By 1971, Pharoah Sanders had taken the free thing as far as he could and still live with himself.
He was investigating new ways to use rhythm -- always his primary concern -- inside his music and more tonally strident ways of involving the front line in extrapolating tonal and harmonic diversions from the melodic framework of his music.
To that end, he entered into a more groove-laden arrangement with himself and employed some funkier players to articulate his muse.
Along with Cecil McBee and Billy Hart, who were frequent Sanders sidemen, a young Stanley Clarke fills the second bass chair, and Norman Connors fills out the second drum seat.
Carlos Garnett accompanies Sanders on tenor, Joe Bonner on piano, and Hannibal Peterson on trumpet.
Sanders also added a full-time percussionist in Lawrence Killian.

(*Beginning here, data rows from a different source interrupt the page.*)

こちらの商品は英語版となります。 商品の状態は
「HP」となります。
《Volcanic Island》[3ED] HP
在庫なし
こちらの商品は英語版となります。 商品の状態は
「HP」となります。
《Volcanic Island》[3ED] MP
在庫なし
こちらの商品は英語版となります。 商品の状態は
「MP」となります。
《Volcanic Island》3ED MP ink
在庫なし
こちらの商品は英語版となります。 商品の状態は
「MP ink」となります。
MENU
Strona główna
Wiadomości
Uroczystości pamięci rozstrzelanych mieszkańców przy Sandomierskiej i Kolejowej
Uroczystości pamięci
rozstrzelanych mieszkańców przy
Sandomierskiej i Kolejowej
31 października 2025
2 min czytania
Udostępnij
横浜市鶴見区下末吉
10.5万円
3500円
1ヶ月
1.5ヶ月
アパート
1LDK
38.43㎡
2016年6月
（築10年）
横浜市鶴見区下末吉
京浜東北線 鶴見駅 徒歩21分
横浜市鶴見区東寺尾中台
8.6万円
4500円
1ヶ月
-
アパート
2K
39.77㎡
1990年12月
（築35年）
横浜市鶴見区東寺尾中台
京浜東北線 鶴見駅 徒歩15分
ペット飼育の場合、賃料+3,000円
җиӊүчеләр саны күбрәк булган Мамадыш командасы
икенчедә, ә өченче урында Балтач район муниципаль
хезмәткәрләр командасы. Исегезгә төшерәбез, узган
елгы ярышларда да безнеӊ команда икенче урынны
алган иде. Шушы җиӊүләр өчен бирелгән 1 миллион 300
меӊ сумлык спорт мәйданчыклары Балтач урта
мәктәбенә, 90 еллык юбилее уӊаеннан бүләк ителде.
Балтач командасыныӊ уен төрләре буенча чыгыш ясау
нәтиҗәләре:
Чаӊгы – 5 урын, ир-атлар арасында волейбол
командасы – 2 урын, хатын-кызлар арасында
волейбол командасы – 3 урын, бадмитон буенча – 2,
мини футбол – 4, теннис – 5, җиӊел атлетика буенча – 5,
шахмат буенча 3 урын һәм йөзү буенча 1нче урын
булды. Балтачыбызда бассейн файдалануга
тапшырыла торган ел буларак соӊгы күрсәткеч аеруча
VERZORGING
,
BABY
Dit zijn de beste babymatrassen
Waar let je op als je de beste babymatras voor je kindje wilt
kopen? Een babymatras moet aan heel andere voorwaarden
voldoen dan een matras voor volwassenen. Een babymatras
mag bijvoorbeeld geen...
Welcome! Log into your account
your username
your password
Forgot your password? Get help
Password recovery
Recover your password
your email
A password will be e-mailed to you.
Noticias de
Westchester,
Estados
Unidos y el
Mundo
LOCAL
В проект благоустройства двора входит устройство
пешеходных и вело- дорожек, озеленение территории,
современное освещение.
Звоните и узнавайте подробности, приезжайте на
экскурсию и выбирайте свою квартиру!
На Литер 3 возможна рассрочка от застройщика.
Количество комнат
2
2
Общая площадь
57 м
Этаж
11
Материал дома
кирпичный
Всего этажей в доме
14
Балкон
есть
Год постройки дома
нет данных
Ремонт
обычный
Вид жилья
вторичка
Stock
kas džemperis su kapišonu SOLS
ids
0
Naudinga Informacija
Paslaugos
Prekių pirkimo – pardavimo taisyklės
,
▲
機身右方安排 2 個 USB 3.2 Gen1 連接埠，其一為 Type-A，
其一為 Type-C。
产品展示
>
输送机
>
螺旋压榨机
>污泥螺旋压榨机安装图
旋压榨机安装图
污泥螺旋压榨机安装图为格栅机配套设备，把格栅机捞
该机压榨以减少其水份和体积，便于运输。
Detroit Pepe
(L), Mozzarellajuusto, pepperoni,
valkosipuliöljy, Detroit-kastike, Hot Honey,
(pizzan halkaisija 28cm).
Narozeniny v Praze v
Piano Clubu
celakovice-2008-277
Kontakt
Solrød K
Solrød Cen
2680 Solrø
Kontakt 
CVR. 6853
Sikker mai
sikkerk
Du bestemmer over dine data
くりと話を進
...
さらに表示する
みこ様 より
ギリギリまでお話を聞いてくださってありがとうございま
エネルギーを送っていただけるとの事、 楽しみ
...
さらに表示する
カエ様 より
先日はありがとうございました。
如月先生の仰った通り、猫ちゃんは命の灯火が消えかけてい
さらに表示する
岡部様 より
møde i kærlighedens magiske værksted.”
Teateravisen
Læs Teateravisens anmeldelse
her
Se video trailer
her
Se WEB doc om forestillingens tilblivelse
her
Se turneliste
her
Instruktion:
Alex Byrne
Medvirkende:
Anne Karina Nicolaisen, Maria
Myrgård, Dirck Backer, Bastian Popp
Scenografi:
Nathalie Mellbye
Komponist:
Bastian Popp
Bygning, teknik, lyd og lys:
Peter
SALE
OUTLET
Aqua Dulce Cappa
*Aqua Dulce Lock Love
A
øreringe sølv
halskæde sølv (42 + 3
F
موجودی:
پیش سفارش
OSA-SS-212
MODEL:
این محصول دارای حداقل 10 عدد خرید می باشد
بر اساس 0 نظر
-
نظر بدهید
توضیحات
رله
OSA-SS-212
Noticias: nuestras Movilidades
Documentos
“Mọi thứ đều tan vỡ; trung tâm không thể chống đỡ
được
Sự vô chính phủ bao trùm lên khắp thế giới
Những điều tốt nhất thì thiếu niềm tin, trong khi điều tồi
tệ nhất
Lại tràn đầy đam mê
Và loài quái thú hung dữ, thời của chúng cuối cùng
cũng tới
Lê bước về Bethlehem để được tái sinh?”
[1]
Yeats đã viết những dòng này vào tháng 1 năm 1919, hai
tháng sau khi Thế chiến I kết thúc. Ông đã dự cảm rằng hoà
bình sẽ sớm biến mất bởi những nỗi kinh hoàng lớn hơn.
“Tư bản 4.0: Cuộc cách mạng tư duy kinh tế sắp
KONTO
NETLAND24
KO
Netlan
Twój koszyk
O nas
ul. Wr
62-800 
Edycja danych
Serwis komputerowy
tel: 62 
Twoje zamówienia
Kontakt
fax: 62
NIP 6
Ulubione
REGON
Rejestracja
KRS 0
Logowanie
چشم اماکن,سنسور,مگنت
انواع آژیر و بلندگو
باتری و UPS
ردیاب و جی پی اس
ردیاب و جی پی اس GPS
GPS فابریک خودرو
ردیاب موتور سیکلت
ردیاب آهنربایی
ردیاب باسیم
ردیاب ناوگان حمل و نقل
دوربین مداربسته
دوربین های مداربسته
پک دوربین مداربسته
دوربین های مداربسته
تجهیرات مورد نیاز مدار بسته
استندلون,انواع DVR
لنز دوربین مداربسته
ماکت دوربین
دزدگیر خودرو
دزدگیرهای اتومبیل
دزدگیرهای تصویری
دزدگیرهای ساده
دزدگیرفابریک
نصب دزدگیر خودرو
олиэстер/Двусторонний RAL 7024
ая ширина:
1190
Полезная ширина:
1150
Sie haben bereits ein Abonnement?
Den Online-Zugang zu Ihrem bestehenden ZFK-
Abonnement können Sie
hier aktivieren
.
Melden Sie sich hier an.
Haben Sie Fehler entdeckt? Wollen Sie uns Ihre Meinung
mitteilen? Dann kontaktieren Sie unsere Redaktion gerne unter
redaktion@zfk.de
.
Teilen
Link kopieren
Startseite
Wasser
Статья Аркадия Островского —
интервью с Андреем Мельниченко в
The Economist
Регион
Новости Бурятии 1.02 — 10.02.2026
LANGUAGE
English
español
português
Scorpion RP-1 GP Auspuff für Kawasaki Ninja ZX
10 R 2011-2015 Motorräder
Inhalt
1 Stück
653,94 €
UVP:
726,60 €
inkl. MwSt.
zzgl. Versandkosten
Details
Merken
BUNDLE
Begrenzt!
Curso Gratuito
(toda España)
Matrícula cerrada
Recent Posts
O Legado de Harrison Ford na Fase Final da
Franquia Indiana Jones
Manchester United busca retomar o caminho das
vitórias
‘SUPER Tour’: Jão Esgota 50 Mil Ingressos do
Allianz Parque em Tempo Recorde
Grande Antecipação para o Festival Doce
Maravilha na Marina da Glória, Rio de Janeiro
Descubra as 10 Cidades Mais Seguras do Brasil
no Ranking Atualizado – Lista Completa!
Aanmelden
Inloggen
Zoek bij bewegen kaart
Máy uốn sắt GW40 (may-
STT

The only cut on the album is "Black Unity," over 37 minutes of pure Afro-blue investigation into the black sounds of Latin music, African music, aborigine music, and Native American music, with a groove that was written into the standard three-chord vamp Sanders used, opening up a world of melodic and tonal possibilities while also bringing a couple of stellar talents to the fore -- Garnett being one of them and Connors being another.
The heavy, hypnotic groove and a double-time tempo are controlled by dynamics and the groupings of instruments, signaled by Bonner with his stacked fifths, sevenths, and ninths.
This is a solid, moving piece of work that seals the cracks in Sanders' vocabulary.
His arrangement and the staggering of solos into the whole are magnificent.
Here was Sanders as he saw himself in the mirror, a mass of contradictions, and the embodiments of the full fury and glory of music in one man.